[ENTRIES SUPPLIED — start]

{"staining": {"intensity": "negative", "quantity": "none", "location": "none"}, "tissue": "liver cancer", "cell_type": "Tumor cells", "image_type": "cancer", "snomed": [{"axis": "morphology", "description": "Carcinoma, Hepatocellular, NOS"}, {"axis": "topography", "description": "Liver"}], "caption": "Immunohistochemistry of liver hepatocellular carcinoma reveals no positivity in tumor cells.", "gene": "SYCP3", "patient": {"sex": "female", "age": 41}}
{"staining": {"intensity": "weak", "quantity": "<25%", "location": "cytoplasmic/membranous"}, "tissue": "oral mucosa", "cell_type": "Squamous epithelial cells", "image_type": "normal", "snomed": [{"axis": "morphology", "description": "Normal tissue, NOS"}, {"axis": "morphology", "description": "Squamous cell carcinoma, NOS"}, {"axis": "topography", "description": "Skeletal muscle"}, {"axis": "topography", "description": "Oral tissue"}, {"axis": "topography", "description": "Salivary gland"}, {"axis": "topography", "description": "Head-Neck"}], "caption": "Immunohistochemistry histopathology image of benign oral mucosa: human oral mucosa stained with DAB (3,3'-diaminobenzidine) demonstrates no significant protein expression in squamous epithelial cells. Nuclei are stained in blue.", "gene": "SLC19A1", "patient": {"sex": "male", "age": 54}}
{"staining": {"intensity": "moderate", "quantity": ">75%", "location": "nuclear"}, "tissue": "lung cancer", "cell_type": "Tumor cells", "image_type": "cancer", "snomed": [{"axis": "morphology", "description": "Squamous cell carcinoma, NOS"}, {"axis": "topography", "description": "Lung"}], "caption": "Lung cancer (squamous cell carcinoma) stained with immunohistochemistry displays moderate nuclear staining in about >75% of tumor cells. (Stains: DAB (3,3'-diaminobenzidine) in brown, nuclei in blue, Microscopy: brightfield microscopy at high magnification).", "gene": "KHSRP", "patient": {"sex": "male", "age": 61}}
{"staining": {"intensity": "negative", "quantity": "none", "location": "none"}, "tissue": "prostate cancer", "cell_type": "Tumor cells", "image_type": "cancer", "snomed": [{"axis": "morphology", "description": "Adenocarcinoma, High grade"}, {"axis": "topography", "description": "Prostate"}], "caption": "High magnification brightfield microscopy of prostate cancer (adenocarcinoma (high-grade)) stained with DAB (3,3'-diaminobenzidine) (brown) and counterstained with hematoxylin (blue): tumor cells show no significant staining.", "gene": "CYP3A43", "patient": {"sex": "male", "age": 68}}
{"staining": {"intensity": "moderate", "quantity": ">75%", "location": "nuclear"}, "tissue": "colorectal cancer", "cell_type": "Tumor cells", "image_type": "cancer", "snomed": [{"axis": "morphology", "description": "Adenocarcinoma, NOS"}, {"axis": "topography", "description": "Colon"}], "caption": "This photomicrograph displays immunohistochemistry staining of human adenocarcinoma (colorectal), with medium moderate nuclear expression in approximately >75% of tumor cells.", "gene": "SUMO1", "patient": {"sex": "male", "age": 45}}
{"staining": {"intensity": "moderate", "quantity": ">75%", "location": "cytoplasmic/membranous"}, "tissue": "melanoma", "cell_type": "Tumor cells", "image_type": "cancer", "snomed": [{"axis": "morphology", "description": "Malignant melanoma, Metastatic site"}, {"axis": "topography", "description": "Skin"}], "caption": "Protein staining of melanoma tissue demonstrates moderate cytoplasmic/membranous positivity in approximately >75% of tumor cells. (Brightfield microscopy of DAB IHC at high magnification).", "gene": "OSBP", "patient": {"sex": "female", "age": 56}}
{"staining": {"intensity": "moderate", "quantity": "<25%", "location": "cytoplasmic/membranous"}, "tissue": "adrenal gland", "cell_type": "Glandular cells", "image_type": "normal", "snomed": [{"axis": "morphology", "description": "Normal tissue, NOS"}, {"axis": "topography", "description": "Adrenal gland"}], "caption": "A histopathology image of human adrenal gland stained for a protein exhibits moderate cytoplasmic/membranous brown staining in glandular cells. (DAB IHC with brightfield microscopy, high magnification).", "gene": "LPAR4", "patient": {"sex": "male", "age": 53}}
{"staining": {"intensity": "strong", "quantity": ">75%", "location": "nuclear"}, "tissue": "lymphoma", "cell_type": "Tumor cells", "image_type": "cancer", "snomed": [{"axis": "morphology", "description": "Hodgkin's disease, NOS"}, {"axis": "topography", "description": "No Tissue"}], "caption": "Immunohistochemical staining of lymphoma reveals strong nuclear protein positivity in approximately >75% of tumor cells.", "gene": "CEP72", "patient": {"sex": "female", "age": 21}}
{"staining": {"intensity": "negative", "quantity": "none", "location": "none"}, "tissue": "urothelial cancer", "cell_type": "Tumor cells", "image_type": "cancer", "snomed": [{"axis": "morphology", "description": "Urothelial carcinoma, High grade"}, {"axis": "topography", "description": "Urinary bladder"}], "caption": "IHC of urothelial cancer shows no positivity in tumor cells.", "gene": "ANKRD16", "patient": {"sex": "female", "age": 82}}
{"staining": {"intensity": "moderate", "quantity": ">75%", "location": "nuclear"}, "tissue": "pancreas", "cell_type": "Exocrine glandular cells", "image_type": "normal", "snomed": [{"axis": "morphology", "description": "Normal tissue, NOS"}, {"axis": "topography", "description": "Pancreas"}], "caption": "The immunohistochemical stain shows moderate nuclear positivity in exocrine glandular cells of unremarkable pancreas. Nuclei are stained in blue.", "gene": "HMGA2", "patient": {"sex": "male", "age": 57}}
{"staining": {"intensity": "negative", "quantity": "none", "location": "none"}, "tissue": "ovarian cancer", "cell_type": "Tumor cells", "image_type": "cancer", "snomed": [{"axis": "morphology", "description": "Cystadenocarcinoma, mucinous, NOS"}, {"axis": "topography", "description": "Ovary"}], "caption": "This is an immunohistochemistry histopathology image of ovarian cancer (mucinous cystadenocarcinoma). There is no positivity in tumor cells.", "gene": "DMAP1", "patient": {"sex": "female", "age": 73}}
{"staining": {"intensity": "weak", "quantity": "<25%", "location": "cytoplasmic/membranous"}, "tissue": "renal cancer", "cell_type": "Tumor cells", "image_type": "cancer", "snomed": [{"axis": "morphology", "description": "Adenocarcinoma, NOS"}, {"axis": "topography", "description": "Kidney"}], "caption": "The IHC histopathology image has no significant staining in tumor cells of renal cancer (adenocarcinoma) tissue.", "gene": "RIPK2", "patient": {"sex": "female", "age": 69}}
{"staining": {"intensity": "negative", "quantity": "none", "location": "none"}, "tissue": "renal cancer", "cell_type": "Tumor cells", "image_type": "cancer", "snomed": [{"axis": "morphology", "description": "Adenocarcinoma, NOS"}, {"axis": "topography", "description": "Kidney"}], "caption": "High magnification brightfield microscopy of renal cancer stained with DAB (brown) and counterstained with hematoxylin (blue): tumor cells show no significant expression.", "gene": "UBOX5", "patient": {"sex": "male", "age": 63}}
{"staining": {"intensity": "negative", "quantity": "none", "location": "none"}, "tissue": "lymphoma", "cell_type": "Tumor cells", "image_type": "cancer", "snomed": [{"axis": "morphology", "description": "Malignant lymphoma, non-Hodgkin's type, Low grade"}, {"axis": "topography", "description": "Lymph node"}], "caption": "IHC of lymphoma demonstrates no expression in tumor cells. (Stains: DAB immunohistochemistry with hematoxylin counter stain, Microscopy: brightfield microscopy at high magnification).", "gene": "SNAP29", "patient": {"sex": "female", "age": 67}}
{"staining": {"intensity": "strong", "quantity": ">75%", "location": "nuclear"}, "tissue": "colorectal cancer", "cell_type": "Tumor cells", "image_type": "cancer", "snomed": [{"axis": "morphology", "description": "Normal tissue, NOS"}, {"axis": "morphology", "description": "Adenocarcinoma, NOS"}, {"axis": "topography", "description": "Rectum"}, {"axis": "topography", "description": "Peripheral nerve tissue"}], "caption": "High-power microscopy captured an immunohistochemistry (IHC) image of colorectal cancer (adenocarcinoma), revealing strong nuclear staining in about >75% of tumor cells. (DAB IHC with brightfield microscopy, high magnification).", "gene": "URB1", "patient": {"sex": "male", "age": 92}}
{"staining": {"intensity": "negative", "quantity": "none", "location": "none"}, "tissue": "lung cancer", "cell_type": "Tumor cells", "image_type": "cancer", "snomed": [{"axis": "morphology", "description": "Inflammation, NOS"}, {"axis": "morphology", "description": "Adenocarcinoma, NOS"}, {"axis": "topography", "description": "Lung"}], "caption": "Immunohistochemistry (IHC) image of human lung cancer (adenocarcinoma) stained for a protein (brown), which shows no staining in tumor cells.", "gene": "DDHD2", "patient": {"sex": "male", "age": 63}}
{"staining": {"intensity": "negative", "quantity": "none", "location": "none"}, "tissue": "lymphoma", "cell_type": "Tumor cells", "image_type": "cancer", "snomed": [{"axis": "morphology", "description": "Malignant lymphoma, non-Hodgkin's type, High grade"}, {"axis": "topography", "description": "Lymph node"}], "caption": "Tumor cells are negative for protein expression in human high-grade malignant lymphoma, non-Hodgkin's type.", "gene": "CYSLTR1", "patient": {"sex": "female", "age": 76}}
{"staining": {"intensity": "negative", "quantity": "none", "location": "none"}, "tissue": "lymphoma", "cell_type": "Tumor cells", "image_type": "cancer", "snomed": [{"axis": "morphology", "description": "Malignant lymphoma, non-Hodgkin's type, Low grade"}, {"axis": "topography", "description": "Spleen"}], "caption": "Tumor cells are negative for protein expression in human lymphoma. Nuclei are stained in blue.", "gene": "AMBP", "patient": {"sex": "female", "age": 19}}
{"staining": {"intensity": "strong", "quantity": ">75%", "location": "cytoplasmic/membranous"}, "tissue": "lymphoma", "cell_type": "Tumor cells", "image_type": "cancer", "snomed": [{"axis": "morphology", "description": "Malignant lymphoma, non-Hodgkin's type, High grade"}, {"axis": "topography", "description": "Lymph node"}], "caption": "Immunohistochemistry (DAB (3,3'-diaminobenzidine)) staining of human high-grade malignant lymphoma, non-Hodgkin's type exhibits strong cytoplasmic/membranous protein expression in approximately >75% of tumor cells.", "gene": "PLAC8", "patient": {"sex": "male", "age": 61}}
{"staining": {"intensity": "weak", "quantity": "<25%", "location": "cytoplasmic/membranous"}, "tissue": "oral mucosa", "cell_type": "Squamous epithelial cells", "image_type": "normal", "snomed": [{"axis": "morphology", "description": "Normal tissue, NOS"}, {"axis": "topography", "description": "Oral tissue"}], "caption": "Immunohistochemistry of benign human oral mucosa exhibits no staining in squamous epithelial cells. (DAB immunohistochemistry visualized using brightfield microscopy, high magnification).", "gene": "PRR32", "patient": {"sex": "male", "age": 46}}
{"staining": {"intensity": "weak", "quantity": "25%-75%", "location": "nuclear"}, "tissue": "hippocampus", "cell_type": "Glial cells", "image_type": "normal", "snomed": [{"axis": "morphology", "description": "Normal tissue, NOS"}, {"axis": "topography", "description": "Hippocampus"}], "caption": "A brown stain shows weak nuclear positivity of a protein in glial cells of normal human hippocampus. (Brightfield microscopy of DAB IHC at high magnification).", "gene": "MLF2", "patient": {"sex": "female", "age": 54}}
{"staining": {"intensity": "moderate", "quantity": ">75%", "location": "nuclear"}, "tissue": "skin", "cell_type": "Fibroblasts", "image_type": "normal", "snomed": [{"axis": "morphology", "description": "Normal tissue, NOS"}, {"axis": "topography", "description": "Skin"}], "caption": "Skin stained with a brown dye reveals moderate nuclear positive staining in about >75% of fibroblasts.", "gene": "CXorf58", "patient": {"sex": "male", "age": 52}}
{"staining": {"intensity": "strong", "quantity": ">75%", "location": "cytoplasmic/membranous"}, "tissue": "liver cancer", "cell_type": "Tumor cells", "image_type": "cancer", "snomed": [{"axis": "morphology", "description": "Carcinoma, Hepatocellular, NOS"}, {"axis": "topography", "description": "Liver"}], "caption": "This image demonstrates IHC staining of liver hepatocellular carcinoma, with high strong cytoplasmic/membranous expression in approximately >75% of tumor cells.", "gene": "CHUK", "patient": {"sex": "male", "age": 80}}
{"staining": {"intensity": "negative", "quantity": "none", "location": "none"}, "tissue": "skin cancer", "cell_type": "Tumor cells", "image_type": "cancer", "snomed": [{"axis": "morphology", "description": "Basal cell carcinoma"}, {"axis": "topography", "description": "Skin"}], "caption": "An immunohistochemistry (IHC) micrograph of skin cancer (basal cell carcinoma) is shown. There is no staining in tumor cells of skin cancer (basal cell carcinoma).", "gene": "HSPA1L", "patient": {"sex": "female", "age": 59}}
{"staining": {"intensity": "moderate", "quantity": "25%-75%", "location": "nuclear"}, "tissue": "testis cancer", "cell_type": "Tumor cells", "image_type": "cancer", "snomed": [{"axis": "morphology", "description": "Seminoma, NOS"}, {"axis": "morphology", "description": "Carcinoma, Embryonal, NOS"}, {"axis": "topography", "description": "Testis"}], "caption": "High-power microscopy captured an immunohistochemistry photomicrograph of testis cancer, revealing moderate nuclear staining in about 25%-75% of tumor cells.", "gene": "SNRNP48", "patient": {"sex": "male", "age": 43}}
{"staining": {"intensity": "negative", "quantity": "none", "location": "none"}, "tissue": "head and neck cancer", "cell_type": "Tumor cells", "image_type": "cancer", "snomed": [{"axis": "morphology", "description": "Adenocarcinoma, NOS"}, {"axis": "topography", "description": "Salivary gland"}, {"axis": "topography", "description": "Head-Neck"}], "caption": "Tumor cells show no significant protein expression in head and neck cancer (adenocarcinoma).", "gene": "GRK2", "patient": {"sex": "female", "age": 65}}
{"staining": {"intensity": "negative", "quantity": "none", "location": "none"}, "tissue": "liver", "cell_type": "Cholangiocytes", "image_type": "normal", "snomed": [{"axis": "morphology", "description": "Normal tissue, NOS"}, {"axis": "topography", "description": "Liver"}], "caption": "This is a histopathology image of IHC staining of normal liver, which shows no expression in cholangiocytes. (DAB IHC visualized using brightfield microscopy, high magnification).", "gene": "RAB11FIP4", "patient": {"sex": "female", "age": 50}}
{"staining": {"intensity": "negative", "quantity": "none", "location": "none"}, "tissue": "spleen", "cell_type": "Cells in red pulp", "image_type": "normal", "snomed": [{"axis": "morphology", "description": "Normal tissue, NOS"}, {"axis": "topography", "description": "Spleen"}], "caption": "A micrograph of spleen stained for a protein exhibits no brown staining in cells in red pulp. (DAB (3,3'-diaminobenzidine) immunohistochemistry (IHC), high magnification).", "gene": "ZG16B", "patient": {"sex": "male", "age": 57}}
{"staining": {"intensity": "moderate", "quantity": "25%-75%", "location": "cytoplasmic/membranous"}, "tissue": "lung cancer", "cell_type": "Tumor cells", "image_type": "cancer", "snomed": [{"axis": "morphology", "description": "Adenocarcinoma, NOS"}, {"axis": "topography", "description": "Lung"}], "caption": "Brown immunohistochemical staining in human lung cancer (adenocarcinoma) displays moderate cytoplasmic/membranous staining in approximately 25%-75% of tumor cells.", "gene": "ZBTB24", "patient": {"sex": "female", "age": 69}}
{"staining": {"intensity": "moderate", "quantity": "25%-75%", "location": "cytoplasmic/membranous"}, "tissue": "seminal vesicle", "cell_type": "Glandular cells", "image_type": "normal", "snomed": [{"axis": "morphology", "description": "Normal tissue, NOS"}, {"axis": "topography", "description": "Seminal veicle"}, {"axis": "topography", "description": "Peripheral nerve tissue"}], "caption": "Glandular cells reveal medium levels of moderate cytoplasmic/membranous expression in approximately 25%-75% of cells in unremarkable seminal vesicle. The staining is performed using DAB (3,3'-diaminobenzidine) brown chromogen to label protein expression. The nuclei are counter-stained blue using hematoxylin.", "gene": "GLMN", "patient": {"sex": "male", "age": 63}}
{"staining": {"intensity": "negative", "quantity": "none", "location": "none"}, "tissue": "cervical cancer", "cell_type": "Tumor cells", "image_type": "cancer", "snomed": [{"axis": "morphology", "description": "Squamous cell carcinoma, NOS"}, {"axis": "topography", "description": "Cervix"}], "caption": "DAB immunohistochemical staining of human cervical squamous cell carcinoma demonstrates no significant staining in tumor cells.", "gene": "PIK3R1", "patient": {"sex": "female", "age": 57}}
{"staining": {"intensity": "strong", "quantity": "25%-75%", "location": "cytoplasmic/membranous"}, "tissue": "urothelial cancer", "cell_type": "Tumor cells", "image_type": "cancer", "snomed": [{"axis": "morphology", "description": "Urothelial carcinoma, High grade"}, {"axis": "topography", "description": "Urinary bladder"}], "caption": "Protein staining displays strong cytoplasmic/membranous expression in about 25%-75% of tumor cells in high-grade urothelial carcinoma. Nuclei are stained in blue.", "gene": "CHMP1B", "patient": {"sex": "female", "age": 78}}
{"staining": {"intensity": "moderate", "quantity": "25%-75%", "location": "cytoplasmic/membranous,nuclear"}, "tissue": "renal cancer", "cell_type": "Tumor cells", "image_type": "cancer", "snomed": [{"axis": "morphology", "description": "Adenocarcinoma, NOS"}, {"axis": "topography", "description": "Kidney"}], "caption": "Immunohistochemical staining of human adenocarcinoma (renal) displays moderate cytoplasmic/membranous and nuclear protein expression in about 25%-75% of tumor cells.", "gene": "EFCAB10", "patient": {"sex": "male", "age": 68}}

[ENTRIES SUPPLIED — finish]

Find each line of the data above that holds the word "Neck", then copy it.

{"staining": {"intensity": "weak", "quantity": "<25%", "location": "cytoplasmic/membranous"}, "tissue": "oral mucosa", "cell_type": "Squamous epithelial cells", "image_type": "normal", "snomed": [{"axis": "morphology", "description": "Normal tissue, NOS"}, {"axis": "morphology", "description": "Squamous cell carcinoma, NOS"}, {"axis": "topography", "description": "Skeletal muscle"}, {"axis": "topography", "description": "Oral tissue"}, {"axis": "topography", "description": "Salivary gland"}, {"axis": "topography", "description": "Head-Neck"}], "caption": "Immunohistochemistry histopathology image of benign oral mucosa: human oral mucosa stained with DAB (3,3'-diaminobenzidine) demonstrates no significant protein expression in squamous epithelial cells. Nuclei are stained in blue.", "gene": "SLC19A1", "patient": {"sex": "male", "age": 54}}
{"staining": {"intensity": "negative", "quantity": "none", "location": "none"}, "tissue": "head and neck cancer", "cell_type": "Tumor cells", "image_type": "cancer", "snomed": [{"axis": "morphology", "description": "Adenocarcinoma, NOS"}, {"axis": "topography", "description": "Salivary gland"}, {"axis": "topography", "description": "Head-Neck"}], "caption": "Tumor cells show no significant protein expression in head and neck cancer (adenocarcinoma).", "gene": "GRK2", "patient": {"sex": "female", "age": 65}}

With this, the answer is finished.